Krynky (Кринки) is a village in Oleshky urban hromada, Kherson Raion, Kherson Oblast, Ukraine. It is located on the east bank of the Dnieper River.

==History==

===Russo-Ukrainian War===
====Russian invasion of Ukraine====

During the Russian invasion of Ukraine, Krynky came under Russian control.

As a result of the destruction of the Kakhovka Dam in June 2023, Krynky was almost completely submerged, according to Tetiana Hasanenko, head of the Ukrainian military administration of the hromada. Most of its residents fled to neighboring Kozachi Laheri, which was also largely flooded. Ukrainian authorities lost contact with the population of the community, as electricity and internet were completely lost for days.

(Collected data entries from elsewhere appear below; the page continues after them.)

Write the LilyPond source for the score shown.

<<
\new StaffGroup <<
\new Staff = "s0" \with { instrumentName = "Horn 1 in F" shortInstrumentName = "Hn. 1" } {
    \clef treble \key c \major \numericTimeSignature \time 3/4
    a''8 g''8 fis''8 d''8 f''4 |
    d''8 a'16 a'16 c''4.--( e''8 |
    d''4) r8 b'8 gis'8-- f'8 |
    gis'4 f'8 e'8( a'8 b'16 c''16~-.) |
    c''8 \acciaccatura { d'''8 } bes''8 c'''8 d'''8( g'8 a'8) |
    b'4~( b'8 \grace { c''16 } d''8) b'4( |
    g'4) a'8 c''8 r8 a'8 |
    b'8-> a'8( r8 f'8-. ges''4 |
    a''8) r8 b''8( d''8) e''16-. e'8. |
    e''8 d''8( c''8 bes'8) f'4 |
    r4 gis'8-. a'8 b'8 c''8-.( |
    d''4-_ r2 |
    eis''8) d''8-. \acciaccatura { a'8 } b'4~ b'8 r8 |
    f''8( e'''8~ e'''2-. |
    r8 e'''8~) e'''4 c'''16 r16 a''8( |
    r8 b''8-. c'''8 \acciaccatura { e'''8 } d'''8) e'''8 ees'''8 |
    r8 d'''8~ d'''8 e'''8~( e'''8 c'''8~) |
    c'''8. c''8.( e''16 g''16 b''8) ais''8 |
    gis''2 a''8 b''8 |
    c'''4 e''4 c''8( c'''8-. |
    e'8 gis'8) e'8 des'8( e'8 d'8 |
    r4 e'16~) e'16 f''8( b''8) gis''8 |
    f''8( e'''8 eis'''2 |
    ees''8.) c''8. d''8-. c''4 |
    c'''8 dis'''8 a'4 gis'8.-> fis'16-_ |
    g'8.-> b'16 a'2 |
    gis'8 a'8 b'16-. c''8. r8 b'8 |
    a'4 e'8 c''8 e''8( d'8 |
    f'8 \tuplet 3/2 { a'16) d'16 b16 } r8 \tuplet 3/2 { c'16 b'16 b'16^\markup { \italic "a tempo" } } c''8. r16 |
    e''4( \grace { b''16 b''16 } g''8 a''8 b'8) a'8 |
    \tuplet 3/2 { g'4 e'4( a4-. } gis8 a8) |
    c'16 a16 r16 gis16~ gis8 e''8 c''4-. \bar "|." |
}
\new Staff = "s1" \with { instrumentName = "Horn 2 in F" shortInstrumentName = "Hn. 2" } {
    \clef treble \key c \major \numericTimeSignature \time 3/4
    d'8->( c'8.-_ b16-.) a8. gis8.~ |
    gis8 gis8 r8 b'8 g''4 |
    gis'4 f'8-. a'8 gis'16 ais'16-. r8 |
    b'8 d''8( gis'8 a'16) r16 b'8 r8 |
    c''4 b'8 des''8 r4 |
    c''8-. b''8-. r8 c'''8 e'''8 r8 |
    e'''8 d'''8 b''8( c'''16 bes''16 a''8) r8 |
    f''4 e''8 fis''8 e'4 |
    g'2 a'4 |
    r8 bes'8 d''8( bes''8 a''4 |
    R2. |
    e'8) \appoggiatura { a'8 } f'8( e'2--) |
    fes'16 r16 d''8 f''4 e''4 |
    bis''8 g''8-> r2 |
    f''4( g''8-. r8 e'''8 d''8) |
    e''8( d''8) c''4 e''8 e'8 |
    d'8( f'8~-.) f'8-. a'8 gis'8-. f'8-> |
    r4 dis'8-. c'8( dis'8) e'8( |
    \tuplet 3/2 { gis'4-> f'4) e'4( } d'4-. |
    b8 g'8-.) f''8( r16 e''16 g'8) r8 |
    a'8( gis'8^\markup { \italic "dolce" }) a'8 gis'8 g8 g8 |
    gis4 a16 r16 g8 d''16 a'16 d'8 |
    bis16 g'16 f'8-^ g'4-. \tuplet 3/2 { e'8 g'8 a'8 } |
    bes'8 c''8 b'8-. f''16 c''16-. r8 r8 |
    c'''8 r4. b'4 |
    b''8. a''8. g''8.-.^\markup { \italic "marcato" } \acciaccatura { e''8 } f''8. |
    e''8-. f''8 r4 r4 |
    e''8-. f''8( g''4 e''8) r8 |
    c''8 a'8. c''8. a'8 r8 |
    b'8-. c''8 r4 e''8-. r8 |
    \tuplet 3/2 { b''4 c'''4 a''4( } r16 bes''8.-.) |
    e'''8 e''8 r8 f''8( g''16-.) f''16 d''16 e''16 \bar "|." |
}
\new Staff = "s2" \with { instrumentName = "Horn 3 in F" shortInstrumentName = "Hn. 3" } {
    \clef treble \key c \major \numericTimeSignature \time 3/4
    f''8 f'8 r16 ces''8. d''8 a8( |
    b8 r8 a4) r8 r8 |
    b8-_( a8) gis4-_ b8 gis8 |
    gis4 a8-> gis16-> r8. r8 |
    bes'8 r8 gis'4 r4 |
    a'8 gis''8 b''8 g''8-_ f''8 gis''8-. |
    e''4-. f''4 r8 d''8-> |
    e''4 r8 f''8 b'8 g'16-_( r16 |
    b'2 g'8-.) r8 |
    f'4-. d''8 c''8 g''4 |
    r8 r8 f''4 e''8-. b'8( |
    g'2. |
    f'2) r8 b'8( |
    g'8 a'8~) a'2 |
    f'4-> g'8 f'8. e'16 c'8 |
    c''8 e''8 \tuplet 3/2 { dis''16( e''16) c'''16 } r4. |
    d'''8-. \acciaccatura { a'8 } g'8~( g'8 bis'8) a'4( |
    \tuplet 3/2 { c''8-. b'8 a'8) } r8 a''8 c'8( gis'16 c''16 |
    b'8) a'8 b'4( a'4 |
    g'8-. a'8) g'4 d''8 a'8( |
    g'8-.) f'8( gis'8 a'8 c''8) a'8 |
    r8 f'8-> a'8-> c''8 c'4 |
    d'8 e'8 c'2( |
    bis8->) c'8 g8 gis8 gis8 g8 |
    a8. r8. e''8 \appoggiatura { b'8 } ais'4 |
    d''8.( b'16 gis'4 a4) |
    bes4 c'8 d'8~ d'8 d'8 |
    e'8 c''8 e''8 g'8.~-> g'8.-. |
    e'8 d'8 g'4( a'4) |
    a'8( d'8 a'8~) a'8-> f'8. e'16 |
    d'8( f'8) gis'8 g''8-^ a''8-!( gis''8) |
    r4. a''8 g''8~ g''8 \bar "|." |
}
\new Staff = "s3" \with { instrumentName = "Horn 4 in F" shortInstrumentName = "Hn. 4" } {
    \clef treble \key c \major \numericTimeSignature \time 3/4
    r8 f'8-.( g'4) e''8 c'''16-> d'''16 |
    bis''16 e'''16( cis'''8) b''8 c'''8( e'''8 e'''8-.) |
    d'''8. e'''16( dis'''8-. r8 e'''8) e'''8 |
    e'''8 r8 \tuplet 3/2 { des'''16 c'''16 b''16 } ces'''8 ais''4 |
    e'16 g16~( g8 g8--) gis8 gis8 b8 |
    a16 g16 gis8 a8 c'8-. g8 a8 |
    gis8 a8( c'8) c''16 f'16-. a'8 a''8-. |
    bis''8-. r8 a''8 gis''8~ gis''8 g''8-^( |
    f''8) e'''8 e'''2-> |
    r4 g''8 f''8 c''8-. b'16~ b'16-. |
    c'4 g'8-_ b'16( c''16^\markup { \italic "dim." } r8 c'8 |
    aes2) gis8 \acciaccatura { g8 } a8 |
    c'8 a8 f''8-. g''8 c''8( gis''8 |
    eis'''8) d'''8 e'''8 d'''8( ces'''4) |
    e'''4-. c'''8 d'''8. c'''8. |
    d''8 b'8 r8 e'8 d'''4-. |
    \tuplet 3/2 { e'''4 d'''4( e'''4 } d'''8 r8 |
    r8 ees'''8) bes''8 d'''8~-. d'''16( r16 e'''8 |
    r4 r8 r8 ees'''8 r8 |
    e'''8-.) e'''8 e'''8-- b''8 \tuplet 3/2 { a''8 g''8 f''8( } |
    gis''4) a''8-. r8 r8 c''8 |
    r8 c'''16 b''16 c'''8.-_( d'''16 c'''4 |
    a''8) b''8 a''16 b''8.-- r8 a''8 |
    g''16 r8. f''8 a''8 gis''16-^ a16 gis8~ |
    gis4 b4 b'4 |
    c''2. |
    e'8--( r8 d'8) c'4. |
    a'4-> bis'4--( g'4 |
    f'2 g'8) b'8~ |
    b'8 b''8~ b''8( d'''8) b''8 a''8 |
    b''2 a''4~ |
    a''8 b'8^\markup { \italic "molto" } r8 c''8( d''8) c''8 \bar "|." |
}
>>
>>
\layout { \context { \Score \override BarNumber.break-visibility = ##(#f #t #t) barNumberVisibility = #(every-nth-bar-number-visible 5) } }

On 30 October 2023, during an incursion across the Dnieper, elements of the Ukrainian 37th and 38th separate Marine brigades had advanced to and recaptured Krynky. Although no heavy equipment had been brought across the river, the Marines were supported by MRLs and artillery from the right bank. Supplies to the Ukrainian troops were maintained by small boats. Despite the reinforcements from the Russian 382nd, 337th airborne regiment at the end of 2023, Ukrainian marines were still holding parts of land around the village as of May 2024, and intense fighting continued for months, making largely a grey zoned battlefield.

As of June 2024, the bridgehead probably ceased to exist and there was likely no longer any permanent Ukrainian presence in Krynky. By 18 July, Russia retook the village after Ukrainian withdrawal. Ukraine did not reveal the losses its forces suffered over the nine months in and around the bridgehead on Dnipro's east bank. Soldiers told the Kyiv Independent that "bodies lost to the river are nearly impossible to retrieve." However, a Ukrainian investigative outlet, citing the Ukrainian police, reported that 262 Ukrainian soldiers had been identified as killed and their bodies returned, while 788 remained missing in action, during the period from October 2023 to June 2024.

As of 21 June 2026, UALosses has confirmed the names of 306 Ukrainian soldiers killed, 730 missing and 54 captured during the battle.

==Demographics==
As of the 2001 Ukrainian census, the settlement had 991 inhabitants. Their native languages were 90.21% Ukrainian and 9.28% Russian.